Cryptocurrency taxation has become one of the important concerns crypto holders are currently dealing with. The filing of such taxes can become a daunting process due to a variety of factors. These can include handling multiple wallets and exchange accounts, transactions from different platforms, and many more. Thereby, making it difficult for crypto trades and other related transactions to be consolidated for purposes of tax filing. Because of these complications, it’s easy for traders like you to commit mistakes when filing cryptocurrency taxes.
Here are five mistakes you should avoid when you file cryptocurrency taxes:
Treating crypto as a currency and not as a property is one of the common mistakes you can commit when filing your taxes. Although it’s reasonable to consider cryptocurrency as a currency for being a digital currency, the IRS (Internal Revenue Service) classifies them as property.
This means that the tax rules and regulations pertaining to property transactions should apply as you file returns. Since crypto should be considered as a property, you should be liable for paying the capital gains tax and not taxes pertaining to currency.
Generally, the profits you generate from crypto trading are taxable. That’s why it only makes sense to include all the profits in the tax reports and set aside the losses. However, if you have no idea how crypto taxation actually works, your failure to file your losses is also one of the fundamental mistakes you can commit in terms of tax filing.

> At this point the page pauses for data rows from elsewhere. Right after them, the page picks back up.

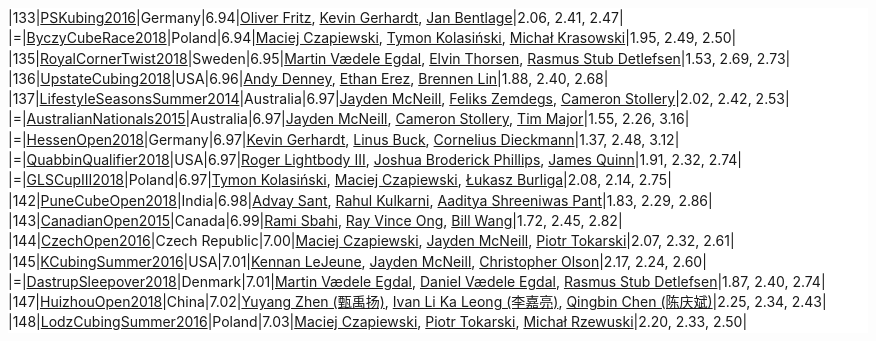 |133|[PSKubing2016](https://www.worldcubeassociation.org/competitions/PSKubing2016)|Germany|6.94|[Oliver Fritz](https://www.worldcubeassociation.org/persons/2014FRIT02), [Kevin Gerhardt](https://www.worldcubeassociation.org/persons/2013GERH01), [Jan Bentlage](https://www.worldcubeassociation.org/persons/2010BENT01)|2.06, 2.41, 2.47|  
|=|[ByczyCubeRace2018](https://www.worldcubeassociation.org/competitions/ByczyCubeRace2018)|Poland|6.94|[Maciej Czapiewski](https://www.worldcubeassociation.org/persons/2014CZAP01), [Tymon Kolasiński](https://www.worldcubeassociation.org/persons/2016KOLA02), [Michał Krasowski](https://www.worldcubeassociation.org/persons/2013KRAS02)|1.95, 2.49, 2.50|  
|135|[RoyalCornerTwist2018](https://www.worldcubeassociation.org/competitions/RoyalCornerTwist2018)|Sweden|6.95|[Martin Vædele Egdal](https://www.worldcubeassociation.org/persons/2013EGDA02), [Elvin Thorsen](https://www.worldcubeassociation.org/persons/2016THOR08), [Rasmus Stub Detlefsen](https://www.worldcubeassociation.org/persons/2014DETL01)|1.53, 2.69, 2.73|  
|136|[UpstateCubing2018](https://www.worldcubeassociation.org/competitions/UpstateCubing2018)|USA|6.96|[Andy Denney](https://www.worldcubeassociation.org/persons/2013DENN01), [Ethan Erez](https://www.worldcubeassociation.org/persons/2017EREZ01), [Brennen Lin](https://www.worldcubeassociation.org/persons/2016LINB01)|1.88, 2.40, 2.68|  
|137|[LifestyleSeasonsSummer2014](https://www.worldcubeassociation.org/competitions/LifestyleSeasonsSummer2014)|Australia|6.97|[Jayden McNeill](https://www.worldcubeassociation.org/persons/2012MCNE01), [Feliks Zemdegs](https://www.worldcubeassociation.org/persons/2009ZEMD01), [Cameron Stollery](https://www.worldcubeassociation.org/persons/2010STOL01)|2.02, 2.42, 2.53|  
|=|[AustralianNationals2015](https://www.worldcubeassociation.org/competitions/AustralianNationals2015)|Australia|6.97|[Jayden McNeill](https://www.worldcubeassociation.org/persons/2012MCNE01), [Cameron Stollery](https://www.worldcubeassociation.org/persons/2010STOL01), [Tim Major](https://www.worldcubeassociation.org/persons/2010MAJO01)|1.55, 2.26, 3.16|  
|=|[HessenOpen2018](https://www.worldcubeassociation.org/competitions/HessenOpen2018)|Germany|6.97|[Kevin Gerhardt](https://www.worldcubeassociation.org/persons/2013GERH01), [Linus Buck](https://www.worldcubeassociation.org/persons/2016BUCK01), [Cornelius Dieckmann](https://www.worldcubeassociation.org/persons/2009DIEC01)|1.37, 2.48, 3.12|  
|=|[QuabbinQualifier2018](https://www.worldcubeassociation.org/competitions/QuabbinQualifier2018)|USA|6.97|[Roger Lightbody III](https://www.worldcubeassociation.org/persons/2016LIGH01), [Joshua Broderick Phillips](https://www.worldcubeassociation.org/persons/2014PHIL02), [James Quinn](https://www.worldcubeassociation.org/persons/2016QUIN01)|1.91, 2.32, 2.74|  
|=|[GLSCupIII2018](https://www.worldcubeassociation.org/competitions/GLSCupIII2018)|Poland|6.97|[Tymon Kolasiński](https://www.worldcubeassociation.org/persons/2016KOLA02), [Maciej Czapiewski](https://www.worldcubeassociation.org/persons/2014CZAP01), [Łukasz Burliga](https://www.worldcubeassociation.org/persons/2013BURL01)|2.08, 2.14, 2.75|  
|142|[PuneCubeOpen2018](https://www.worldcubeassociation.org/competitions/PuneCubeOpen2018)|India|6.98|[Advay Sant](https://www.worldcubeassociation.org/persons/2015SANT44), [Rahul Kulkarni](https://www.worldcubeassociation.org/persons/2015KULK06), [Aaditya Shreeniwas Pant](https://www.worldcubeassociation.org/persons/2016PANT03)|1.83, 2.29, 2.86|  
|143|[CanadianOpen2015](https://www.worldcubeassociation.org/competitions/CanadianOpen2015)|Canada|6.99|[Rami Sbahi](https://www.worldcubeassociation.org/persons/2011SBAH01), [Ray Vince Ong](https://www.worldcubeassociation.org/persons/2012ONGR01), [Bill Wang](https://www.worldcubeassociation.org/persons/2010WANG68)|1.72, 2.45, 2.82|  
|144|[CzechOpen2016](https://www.worldcubeassociation.org/competitions/CzechOpen2016)|Czech Republic|7.00|[Maciej Czapiewski](https://www.worldcubeassociation.org/persons/2014CZAP01), [Jayden McNeill](https://www.worldcubeassociation.org/persons/2012MCNE01), [Piotr Tokarski](https://www.worldcubeassociation.org/persons/2013TOKA01)|2.07, 2.32, 2.61|  
|145|[KCubingSummer2016](https://www.worldcubeassociation.org/competitions/KCubingSummer2016)|USA|7.01|[Kennan LeJeune](https://www.worldcubeassociation.org/persons/2013LEJE03), [Jayden McNeill](https://www.worldcubeassociation.org/persons/2012MCNE01), [Christopher Olson](https://www.worldcubeassociation.org/persons/2009OLSO01)|2.17, 2.24, 2.60|  
|=|[DastrupSleepover2018](https://www.worldcubeassociation.org/competitions/DastrupSleepover2018)|Denmark|7.01|[Martin Vædele Egdal](https://www.worldcubeassociation.org/persons/2013EGDA02), [Daniel Vædele Egdal](https://www.worldcubeassociation.org/persons/2013EGDA01), [Rasmus Stub Detlefsen](https://www.worldcubeassociation.org/persons/2014DETL01)|1.87, 2.40, 2.74|  
|147|[HuizhouOpen2018](https://www.worldcubeassociation.org/competitions/HuizhouOpen2018)|China|7.02|[Yuyang Zhen (甄禹扬)](https://www.worldcubeassociation.org/persons/2013ZHEN11), [Ivan Li Ka Leong (李嘉亮)](https://www.worldcubeassociation.org/persons/2015LEON02), [Qingbin Chen (陈庆斌)](https://www.worldcubeassociation.org/persons/2011CHEN19)|2.25, 2.34, 2.43|  
|148|[LodzCubingSummer2016](https://www.worldcubeassociation.org/competitions/LodzCubingSummer2016)|Poland|7.03|[Maciej Czapiewski](https://www.worldcubeassociation.org/persons/2014CZAP01), [Piotr Tokarski](https://www.worldcubeassociation.org/persons/2013TOKA01), [Michał Rzewuski](https://www.worldcubeassociation.org/persons/2014RZEW01)|2.20, 2.33, 2.50|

When you include your crypto losses in your tax reports, you can save money by using it to reduce taxable income. For instance, you can use the losses to offset your capital gains, lowering your tax obligations during the year. However, it’s important to note that offsetting shouldn’t exceed USD$3,000 from your other taxable income every year.
On the other hand, if you need help in handling your taxes pertaining to losses and offsetting, you can work with tax experts to assist you throughout the process. They can provide a smart cryptocurrency tax plan that you can follow, helping you avoid mistakes when filing your taxes.
Another common mistake to avoid when filing cryptocurrency taxes is not including your transaction history from the previous years. You may be wondering why you should include your transactions from other years when paying taxes for a specific fiscal year. But as per the guidelines provided by the IRS, you need to consider the transactions conducted from the past years to compute the gains or losses from the transaction. This will then determine the right amount of crypto taxes to pay.
For example, it’s important to account not just the date of the sale of the crypto in 2018 but also the purchase date in 2016 to get your calculations right. That way, you can save yourself from trouble when it comes to crypto taxation.
As someone who’s holding cryptocurrency, you need to determine which is received as income or trade profit. That’s because both of them are treated differently in terms of tax filing. Typically, crypto received as income are those you’ve obtained as compensation for a job or service. Hence, if you neglect the cryptocurrency received as income when filing taxes, it can result in a mistake. Thereby, leading to incomplete tax reporting.
When this happens, the IRS has the right to impose additional charges or penalties. Especially if the incomplete tax paperwork leaves you owing money to the said government agency.
To avoid this situation, creating a personal balance sheet can be an excellent idea. It can help you keep track and manage your crypto assets in one document, making it easier for you to file taxes.
When you file cryptocurrency taxes, it’s also essential to include the trading fees and other charges to calculate the basis for your crypto assets. Failure to do so can be a huge mistake to make as a crypto holder. When you don’t include the trading and transaction fees in the computation, the basis for the computation will decrease. Hence, you’ll miss out on the chance to reduce your taxes.
Because of this, it’s best to include the fees to save money on your crypto tax payments in the long run.
Indeed, filing taxes related to crypto trades and income can be an overwhelming process. This is especially true if you commit some mistakes that can cause you some trouble. While some errors are minor enough to only require you the payment of penalties, there are serious mistakes that can result in prison time.
Therefore, keep these mistakes in mind to avoid any of the consequences mentioned above. You can also hire an experienced lawyer or accountant to educate you on everything about crypto taxes.